BC AdventureSmart team hits the Sea to Sky 

Team was in Squamish on Monday, May 20 and will return to corridor for four days in June

click to enlarge PHOTO BY ALYSSA NOEL - SAFETY FIRST The AdventureSmart team will be in the corridor for four days this summer, getting its safety message out in-person at busy recreation destinations.
  • Photo by Alyssa Noel
  • SAFETY FIRST The AdventureSmart team will be in the corridor for four days this summer, getting its safety message out in-person at busy recreation destinations.

With summer just around the corner, the BC AdventureSmart team is in the full swing of things, getting its safety message out to backcountry users across the province.

Two members of the team held court at the Chief in Squamish on Monday, May 20.

The goal of the outreach is to increase awareness about safety and reduce the number and severity of search and rescue calls in the province, explained BC AdventureSmart Coordinator Sandra Riches.

"They talk to hikers and climbers and park visitors, mainly about the three Ts," she said, referring to trip planning, training and taking the essentials (more on this to come).

◆ **Study material**
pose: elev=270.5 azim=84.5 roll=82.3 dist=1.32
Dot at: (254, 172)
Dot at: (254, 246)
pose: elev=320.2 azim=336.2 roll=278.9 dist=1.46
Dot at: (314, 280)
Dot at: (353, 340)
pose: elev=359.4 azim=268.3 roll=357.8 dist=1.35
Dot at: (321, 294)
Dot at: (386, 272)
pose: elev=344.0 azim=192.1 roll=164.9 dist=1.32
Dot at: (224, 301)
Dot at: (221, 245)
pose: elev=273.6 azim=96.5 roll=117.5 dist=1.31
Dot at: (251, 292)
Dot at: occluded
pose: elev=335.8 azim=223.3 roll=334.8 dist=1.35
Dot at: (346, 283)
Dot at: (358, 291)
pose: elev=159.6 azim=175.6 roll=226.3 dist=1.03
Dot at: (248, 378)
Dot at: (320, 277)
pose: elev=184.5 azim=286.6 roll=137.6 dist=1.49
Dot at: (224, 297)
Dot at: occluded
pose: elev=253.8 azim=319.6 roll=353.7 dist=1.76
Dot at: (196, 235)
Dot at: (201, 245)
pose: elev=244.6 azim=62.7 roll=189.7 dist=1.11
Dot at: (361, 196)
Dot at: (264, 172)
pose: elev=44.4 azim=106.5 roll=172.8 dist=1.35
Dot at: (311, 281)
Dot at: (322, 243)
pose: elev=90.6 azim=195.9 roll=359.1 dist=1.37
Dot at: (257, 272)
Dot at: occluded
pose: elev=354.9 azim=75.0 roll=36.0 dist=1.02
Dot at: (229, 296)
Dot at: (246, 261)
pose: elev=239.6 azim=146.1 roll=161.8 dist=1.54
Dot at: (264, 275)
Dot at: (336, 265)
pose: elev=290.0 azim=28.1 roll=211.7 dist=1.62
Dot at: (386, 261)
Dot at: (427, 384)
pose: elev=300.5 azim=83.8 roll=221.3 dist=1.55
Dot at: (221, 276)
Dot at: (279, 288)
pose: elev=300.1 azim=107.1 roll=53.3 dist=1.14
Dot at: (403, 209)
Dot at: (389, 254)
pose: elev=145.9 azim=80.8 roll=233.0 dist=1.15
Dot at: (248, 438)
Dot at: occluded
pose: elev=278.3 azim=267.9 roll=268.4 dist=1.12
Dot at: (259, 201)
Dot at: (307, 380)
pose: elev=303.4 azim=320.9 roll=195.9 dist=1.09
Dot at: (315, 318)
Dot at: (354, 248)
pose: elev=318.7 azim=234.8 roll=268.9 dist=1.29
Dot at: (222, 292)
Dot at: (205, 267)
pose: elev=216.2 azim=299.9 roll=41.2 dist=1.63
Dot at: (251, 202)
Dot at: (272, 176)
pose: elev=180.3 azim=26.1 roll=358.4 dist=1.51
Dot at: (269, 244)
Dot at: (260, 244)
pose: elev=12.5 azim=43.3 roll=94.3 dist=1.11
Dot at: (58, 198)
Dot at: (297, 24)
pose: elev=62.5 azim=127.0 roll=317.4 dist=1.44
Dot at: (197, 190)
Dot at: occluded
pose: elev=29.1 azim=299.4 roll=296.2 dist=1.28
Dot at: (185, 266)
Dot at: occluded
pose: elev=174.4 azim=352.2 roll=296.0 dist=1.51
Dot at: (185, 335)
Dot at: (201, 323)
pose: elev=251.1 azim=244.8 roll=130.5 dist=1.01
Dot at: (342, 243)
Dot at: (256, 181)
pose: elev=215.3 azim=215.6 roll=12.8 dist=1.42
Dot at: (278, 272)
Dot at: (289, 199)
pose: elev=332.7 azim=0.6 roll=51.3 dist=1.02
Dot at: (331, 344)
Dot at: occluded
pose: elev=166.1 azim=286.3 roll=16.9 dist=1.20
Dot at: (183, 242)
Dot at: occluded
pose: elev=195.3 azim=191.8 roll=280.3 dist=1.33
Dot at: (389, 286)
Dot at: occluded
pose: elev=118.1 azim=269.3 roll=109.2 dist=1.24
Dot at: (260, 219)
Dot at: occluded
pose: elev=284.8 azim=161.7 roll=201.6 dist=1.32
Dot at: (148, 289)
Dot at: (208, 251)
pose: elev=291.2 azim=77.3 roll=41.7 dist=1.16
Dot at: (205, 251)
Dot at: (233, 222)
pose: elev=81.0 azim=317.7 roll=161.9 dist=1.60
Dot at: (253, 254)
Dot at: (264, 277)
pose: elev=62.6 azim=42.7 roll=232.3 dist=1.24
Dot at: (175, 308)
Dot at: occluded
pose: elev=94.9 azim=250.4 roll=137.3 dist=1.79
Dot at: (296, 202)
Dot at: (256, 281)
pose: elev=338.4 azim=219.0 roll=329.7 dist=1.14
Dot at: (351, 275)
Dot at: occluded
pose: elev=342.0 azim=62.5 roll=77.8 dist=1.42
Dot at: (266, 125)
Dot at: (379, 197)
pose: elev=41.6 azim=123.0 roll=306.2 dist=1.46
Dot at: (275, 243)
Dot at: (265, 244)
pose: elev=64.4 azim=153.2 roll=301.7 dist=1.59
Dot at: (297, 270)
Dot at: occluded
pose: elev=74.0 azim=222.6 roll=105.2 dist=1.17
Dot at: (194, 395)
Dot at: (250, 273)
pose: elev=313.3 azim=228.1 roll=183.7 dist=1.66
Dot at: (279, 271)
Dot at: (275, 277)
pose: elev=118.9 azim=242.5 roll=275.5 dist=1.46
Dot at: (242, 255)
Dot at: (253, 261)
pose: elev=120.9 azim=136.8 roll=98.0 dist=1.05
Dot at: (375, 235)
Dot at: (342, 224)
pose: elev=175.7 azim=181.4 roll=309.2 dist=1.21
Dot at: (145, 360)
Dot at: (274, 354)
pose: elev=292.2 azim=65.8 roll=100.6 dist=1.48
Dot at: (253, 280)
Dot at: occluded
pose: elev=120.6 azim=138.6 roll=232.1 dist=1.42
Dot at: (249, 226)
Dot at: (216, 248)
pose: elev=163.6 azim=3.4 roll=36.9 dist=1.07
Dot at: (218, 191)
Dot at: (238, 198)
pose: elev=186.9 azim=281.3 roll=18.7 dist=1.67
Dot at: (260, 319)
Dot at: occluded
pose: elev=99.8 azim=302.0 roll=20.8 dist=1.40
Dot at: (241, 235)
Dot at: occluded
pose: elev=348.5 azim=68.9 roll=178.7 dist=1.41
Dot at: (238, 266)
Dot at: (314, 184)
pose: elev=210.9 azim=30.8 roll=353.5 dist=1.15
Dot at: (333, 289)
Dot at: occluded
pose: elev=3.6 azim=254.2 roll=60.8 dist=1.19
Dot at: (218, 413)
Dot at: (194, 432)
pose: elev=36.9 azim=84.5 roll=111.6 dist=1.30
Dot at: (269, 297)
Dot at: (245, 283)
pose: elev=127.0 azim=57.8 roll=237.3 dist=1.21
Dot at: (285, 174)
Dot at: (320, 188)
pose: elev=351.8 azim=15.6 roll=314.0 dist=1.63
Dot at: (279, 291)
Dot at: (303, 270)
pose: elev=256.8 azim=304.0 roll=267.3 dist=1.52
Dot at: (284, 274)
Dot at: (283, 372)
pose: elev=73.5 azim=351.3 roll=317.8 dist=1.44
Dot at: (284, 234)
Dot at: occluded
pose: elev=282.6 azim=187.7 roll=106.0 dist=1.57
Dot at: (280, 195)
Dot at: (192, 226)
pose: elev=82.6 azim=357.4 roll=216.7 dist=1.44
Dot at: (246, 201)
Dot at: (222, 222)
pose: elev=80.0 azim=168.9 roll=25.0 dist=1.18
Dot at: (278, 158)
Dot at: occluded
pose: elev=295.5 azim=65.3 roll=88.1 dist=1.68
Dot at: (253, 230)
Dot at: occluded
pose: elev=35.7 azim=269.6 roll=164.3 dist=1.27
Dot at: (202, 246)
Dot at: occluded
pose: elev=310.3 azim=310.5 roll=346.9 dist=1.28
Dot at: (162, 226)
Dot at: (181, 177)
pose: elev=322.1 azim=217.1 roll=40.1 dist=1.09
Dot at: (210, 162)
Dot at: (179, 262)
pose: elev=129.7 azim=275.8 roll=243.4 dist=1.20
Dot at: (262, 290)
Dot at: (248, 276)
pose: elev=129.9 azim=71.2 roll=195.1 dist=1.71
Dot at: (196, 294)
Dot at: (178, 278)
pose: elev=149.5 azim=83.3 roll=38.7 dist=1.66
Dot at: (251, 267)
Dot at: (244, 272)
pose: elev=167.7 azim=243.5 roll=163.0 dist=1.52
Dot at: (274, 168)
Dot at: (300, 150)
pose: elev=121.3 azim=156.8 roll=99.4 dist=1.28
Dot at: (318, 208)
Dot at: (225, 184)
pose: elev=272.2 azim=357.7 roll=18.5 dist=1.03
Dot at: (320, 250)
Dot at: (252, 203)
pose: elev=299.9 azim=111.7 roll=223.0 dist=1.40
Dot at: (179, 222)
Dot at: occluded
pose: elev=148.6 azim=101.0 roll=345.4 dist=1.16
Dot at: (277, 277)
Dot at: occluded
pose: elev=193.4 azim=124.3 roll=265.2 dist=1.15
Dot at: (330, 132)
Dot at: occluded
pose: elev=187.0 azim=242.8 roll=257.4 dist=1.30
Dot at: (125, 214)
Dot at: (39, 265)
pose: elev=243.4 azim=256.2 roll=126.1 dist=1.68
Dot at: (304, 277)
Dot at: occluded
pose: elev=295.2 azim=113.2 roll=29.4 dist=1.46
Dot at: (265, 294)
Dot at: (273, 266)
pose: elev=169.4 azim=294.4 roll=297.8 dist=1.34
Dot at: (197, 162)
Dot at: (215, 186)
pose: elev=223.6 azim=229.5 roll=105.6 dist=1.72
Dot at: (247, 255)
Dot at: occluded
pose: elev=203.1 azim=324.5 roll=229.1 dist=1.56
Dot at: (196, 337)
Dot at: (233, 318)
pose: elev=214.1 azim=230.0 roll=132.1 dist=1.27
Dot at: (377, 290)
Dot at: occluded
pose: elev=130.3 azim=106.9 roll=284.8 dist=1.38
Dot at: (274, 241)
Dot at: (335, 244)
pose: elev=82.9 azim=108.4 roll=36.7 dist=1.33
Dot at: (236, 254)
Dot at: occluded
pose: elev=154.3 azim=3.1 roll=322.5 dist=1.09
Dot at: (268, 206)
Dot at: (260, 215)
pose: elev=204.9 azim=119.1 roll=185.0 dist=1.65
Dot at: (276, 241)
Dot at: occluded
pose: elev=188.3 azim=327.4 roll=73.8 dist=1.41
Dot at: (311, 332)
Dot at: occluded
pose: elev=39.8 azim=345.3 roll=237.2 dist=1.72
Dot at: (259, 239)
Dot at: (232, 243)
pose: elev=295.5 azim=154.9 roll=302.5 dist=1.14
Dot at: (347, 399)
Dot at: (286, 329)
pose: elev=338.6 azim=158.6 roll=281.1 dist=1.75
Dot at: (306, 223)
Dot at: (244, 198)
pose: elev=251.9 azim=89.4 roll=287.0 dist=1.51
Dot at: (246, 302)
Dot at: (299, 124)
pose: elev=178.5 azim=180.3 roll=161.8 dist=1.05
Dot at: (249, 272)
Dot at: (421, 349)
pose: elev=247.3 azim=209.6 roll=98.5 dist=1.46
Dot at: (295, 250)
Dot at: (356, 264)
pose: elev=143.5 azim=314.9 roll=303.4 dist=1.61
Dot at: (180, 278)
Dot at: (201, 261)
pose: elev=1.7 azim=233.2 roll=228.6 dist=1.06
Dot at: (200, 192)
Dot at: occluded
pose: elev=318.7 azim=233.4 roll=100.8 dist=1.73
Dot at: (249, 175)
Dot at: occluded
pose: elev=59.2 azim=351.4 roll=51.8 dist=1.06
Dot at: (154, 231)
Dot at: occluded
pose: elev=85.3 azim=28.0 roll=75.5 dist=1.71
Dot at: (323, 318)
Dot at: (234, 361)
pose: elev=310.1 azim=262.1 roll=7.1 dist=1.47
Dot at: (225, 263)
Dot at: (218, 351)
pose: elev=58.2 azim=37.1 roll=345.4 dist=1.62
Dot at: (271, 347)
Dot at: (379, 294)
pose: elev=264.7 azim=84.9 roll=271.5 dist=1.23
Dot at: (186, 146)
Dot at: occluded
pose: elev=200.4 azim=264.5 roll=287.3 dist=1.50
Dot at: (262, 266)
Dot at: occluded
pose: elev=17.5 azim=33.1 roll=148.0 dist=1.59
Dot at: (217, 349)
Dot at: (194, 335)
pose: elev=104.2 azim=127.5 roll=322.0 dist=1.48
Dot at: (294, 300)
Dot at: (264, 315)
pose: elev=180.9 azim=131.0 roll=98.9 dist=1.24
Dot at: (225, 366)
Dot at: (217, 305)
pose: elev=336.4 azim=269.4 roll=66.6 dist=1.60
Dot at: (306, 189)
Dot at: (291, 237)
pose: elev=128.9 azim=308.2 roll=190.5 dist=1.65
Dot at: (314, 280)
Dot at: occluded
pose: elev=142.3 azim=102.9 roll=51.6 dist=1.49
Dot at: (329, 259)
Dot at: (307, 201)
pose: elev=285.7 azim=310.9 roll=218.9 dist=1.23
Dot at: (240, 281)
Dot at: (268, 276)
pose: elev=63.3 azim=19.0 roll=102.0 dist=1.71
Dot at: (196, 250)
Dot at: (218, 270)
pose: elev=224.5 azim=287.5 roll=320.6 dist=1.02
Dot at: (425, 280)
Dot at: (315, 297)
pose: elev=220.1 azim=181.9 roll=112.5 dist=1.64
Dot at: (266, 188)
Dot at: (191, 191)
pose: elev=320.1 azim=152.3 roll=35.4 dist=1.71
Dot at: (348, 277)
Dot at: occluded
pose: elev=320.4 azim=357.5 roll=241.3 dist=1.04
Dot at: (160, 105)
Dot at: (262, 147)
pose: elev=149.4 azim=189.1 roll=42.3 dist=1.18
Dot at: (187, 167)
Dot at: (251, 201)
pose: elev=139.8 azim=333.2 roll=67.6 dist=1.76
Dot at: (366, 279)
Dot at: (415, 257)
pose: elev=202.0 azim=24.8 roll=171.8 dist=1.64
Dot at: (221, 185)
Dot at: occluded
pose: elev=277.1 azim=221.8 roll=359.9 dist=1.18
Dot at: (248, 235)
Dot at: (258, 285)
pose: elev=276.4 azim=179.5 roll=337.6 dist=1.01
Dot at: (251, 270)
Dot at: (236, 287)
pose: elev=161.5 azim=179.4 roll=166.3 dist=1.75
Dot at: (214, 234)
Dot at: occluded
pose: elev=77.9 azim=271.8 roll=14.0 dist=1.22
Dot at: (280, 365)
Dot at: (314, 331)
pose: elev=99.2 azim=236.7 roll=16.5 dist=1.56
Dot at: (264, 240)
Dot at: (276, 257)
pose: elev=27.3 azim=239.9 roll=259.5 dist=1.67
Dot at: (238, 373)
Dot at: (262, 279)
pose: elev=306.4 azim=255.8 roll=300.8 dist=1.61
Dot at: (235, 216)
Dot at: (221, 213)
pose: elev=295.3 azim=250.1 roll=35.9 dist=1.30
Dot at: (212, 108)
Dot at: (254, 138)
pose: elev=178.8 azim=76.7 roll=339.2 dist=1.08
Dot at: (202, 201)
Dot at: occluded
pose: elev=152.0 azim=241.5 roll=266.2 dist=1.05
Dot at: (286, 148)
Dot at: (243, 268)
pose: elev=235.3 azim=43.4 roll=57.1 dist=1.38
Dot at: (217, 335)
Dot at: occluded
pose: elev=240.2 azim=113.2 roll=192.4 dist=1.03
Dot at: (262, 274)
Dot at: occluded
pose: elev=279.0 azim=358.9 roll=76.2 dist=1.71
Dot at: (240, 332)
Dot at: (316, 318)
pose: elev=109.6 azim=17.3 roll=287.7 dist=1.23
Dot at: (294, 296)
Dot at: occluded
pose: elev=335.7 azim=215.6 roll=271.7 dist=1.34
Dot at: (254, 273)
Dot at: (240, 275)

◆ **Actions to take**
1 - According to the AdventureSmart article, what are the three Ts?
2 - Write out the part of the AdventureSmart article between "Team was in" and "across the province.", inclusive.

◆ **Results by task**
1 - Trip planning, training and taking the essentials.

2 -
Team was in Squamish on Monday, May 20 and will return to corridor for four days in June

click to enlarge PHOTO BY ALYSSA NOEL - SAFETY FIRST The AdventureSmart team will be in the corridor for four days this summer, getting its safety message out in-person at busy recreation destinations.
  • Photo by Alyssa Noel
  • SAFETY FIRST The AdventureSmart team will be in the corridor for four days this summer, getting its safety message out in-person at busy recreation destinations.

With summer just around the corner, the BC AdventureSmart team is in the full swing of things, getting its safety message out to backcountry users across the province.